O primeiro longa-metragem de Derek Jarman, "Sebastiane" (inteiramente em latim) é o pontapé inicial para uma promissora lista de um vanguardista que visava quebrar tabus, sendo o seu tema preferido a homossexualidade - o primeiro filme britânico a tratar de forma positiva o relacionamento gay. Além do caráter homossexual, Derek inseriu o contexto punk inglês com "Jubille" (1977), no qual participavam do elenco figuras do movimento punk como Wayne County of Wayne County & the Electric Chairs, Jordan, Toyah Willcox e Adam and the Ants.
"A tempestade", uma adaptação de Shakespeare nada convencional de 1979, foi aplaudido por estudiosos do autor e rejeitado por críticos mais tradicionalistas. Contudo, Derek continuou realizando trabalhos menores em super-8 enquanto levantava fundos para sua maior produção, "Caravaggio", em 1986 - sua primeira parceria com o estúdio de televisão Channel 4, que viria a marcar o início de grandes financiamentos e distribuição. Entretanto, o tempo e dinheiro investidos em "Caravaggio" fizeram Jarman repensar seu trabalho e abandonar a narrativa tradicional.
Durante a década de 80, Jarman ainda era uma das poucas figuras públicas abertamente gay na Grã-Bretanha e por isso foi um líder veterano contra a homofobia. Ele lutou em favor de uma legislação para aumentar a conscientização dos perigos da Aids e realizou diversos videoclipes para bandas pop como The Smiths, Marianne Faithfull e Pet Shop Boys, o que se estendeu até a década de 90. Já em 1989, Derik se descobre portador do vírus HIV, o que lhe promove uma nova reforma em sua estética artística. Ainda assim, após sua consagração, filmou "The last of England" (1988), "War Requiem" (1989) - o último trabalho de Laurence Oliver -, "The Garden" (1990), "Edward II" (1991), "Wittgenstein" (1993) e o visado "Blue" (1993), produzido quando sua saúde já estava em estado crítico e que só foi lançado após sua morte devido a Aids.
Dentre os filmes que estarão no circuito do Festival do Rio 2008 estão os já citados "Caravaggio", "Sebastiane", "Blue", "A tempestade" e "War Requiem", além de "Angelic Conversation", "Glitterbug", "Ostia", "Wittgenstein" e "Derek". Esse último, de Isaac Julien, se baseia numa carta escrita pela atriz Tilda Swinton em tributo a Derek Jarman.

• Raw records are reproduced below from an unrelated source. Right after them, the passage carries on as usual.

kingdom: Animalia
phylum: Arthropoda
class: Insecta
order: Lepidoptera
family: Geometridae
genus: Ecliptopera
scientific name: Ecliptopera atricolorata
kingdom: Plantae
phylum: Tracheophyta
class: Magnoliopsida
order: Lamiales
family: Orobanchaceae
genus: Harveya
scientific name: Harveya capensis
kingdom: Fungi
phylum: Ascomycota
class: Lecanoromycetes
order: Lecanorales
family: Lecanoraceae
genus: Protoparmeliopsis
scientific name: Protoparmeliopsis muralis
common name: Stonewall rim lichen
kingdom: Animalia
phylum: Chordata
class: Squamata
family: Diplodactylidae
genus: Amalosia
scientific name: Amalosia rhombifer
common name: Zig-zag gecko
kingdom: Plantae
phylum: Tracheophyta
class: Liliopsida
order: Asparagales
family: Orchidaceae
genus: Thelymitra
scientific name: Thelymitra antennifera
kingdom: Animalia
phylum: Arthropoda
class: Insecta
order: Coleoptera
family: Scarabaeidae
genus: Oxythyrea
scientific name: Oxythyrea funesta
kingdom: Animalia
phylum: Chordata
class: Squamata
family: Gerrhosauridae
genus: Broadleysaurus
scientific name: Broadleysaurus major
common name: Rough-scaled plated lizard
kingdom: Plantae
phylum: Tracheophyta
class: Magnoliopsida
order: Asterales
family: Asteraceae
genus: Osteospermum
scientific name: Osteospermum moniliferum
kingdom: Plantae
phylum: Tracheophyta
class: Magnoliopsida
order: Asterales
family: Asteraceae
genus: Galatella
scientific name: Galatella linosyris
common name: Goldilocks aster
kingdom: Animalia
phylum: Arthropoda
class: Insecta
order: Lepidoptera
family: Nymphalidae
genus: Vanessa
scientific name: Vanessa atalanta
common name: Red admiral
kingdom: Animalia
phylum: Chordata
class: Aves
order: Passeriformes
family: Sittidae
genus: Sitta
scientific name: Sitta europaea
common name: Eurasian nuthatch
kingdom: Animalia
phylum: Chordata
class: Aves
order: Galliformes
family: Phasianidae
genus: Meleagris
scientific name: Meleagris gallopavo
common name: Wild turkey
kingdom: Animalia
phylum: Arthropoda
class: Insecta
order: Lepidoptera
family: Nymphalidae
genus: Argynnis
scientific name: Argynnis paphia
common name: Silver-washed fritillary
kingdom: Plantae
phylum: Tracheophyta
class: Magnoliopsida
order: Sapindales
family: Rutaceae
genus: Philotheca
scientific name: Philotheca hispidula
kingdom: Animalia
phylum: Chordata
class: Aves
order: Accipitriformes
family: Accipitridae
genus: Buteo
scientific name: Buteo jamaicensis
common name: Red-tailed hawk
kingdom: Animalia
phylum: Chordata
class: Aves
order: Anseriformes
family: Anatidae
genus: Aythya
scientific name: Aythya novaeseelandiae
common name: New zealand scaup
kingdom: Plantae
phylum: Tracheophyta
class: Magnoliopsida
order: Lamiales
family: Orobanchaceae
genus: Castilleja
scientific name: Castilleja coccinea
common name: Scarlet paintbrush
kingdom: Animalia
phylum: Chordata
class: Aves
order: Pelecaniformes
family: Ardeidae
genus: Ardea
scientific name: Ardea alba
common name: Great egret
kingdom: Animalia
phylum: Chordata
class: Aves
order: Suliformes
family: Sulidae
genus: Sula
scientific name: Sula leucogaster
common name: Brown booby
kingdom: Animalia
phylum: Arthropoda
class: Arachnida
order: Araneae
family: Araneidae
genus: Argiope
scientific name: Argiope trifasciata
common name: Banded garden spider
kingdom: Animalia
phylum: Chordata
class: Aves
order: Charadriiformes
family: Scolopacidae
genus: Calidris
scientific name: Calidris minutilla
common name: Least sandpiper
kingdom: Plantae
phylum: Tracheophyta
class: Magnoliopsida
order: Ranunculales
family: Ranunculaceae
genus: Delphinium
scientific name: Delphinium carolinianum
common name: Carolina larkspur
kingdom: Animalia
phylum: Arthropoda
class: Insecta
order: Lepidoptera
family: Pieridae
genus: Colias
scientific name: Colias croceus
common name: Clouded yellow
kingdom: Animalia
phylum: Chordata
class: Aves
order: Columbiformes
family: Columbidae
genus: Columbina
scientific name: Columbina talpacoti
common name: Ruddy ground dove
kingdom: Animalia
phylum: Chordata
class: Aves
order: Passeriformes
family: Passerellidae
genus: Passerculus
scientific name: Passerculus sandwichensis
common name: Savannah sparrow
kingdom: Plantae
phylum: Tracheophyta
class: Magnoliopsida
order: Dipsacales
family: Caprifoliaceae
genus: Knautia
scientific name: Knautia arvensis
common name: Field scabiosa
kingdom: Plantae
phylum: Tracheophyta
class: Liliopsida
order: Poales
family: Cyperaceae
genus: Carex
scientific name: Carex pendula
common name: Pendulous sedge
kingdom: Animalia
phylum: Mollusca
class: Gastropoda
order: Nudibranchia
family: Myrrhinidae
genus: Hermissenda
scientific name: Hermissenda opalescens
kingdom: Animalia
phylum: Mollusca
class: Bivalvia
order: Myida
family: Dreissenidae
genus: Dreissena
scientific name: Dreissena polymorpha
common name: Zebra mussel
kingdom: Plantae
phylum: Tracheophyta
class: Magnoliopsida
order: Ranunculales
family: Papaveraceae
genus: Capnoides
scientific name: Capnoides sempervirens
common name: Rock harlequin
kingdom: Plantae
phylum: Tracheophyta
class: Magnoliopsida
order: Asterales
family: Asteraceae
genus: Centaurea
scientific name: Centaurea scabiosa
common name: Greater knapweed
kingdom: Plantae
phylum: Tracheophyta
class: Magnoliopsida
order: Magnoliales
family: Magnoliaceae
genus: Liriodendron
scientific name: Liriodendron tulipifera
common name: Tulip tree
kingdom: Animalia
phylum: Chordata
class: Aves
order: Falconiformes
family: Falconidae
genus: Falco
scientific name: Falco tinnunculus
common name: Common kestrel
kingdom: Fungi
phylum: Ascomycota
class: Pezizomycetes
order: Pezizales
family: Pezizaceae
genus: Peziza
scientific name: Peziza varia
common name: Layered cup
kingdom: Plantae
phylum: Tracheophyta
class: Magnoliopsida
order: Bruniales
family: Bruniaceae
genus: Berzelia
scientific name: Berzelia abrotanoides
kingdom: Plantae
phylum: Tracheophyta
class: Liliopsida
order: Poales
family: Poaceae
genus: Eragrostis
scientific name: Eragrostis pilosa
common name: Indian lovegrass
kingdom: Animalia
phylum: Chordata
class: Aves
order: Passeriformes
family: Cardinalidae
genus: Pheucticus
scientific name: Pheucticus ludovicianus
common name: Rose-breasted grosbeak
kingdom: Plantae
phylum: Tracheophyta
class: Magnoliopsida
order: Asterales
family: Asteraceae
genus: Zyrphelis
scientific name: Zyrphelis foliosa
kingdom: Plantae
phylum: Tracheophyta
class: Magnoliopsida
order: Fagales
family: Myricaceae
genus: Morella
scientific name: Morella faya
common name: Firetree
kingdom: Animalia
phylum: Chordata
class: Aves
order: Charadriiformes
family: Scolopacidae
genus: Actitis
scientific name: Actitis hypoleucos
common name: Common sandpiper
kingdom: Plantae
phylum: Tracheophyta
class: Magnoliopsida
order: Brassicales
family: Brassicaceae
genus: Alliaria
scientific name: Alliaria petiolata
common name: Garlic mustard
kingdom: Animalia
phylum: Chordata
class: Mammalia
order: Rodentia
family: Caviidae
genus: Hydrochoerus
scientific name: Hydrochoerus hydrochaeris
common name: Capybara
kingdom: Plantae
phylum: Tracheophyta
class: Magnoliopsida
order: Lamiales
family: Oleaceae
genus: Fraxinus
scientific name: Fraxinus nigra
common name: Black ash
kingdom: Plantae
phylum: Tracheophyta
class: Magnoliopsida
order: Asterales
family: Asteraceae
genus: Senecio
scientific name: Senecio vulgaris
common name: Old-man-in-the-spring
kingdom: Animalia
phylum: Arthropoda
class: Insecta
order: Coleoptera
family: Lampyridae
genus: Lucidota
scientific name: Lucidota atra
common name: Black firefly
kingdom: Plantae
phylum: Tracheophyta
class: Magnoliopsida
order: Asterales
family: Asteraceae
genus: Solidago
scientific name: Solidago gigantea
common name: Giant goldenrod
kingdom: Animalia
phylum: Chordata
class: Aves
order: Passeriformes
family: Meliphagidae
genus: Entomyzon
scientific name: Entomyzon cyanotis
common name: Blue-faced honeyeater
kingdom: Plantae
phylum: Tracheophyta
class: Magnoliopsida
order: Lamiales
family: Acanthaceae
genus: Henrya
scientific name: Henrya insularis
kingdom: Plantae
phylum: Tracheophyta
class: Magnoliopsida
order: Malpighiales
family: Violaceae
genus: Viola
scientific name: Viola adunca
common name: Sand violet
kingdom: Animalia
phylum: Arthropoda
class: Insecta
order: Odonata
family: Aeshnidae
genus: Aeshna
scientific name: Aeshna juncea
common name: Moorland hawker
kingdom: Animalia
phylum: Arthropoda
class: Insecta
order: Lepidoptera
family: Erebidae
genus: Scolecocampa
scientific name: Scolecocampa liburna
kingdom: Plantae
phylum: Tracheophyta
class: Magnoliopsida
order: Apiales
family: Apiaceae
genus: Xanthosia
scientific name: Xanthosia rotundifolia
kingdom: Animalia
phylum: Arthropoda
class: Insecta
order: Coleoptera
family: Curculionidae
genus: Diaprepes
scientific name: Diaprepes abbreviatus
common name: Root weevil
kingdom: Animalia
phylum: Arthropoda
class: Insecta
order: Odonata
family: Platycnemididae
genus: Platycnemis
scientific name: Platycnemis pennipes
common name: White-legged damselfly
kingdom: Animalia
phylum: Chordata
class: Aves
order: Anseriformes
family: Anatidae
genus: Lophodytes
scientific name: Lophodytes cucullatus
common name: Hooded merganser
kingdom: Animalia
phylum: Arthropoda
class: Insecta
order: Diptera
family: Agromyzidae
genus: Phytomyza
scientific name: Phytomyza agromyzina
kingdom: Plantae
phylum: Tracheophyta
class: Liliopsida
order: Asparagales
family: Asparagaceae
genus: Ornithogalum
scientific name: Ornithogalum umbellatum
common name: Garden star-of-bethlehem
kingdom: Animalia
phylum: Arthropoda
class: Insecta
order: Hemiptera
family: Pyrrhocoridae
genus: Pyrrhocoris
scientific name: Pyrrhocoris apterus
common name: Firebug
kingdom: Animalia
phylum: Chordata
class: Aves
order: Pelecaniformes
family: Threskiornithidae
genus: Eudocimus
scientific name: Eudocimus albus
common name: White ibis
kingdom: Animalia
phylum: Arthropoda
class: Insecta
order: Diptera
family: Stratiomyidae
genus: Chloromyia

Intitulada "Letter to an Angel", a carta revê toda a trajetória de Jarman, desde os filmes em super-8 e sua projeção na inserção da estética punk até sua morte por Aids na década de 90. O filme retrata a importância deste nome e no que ele se propôs a fazer, refletindo o momento histórico inglês e potencializando o cinema independente e expressivo.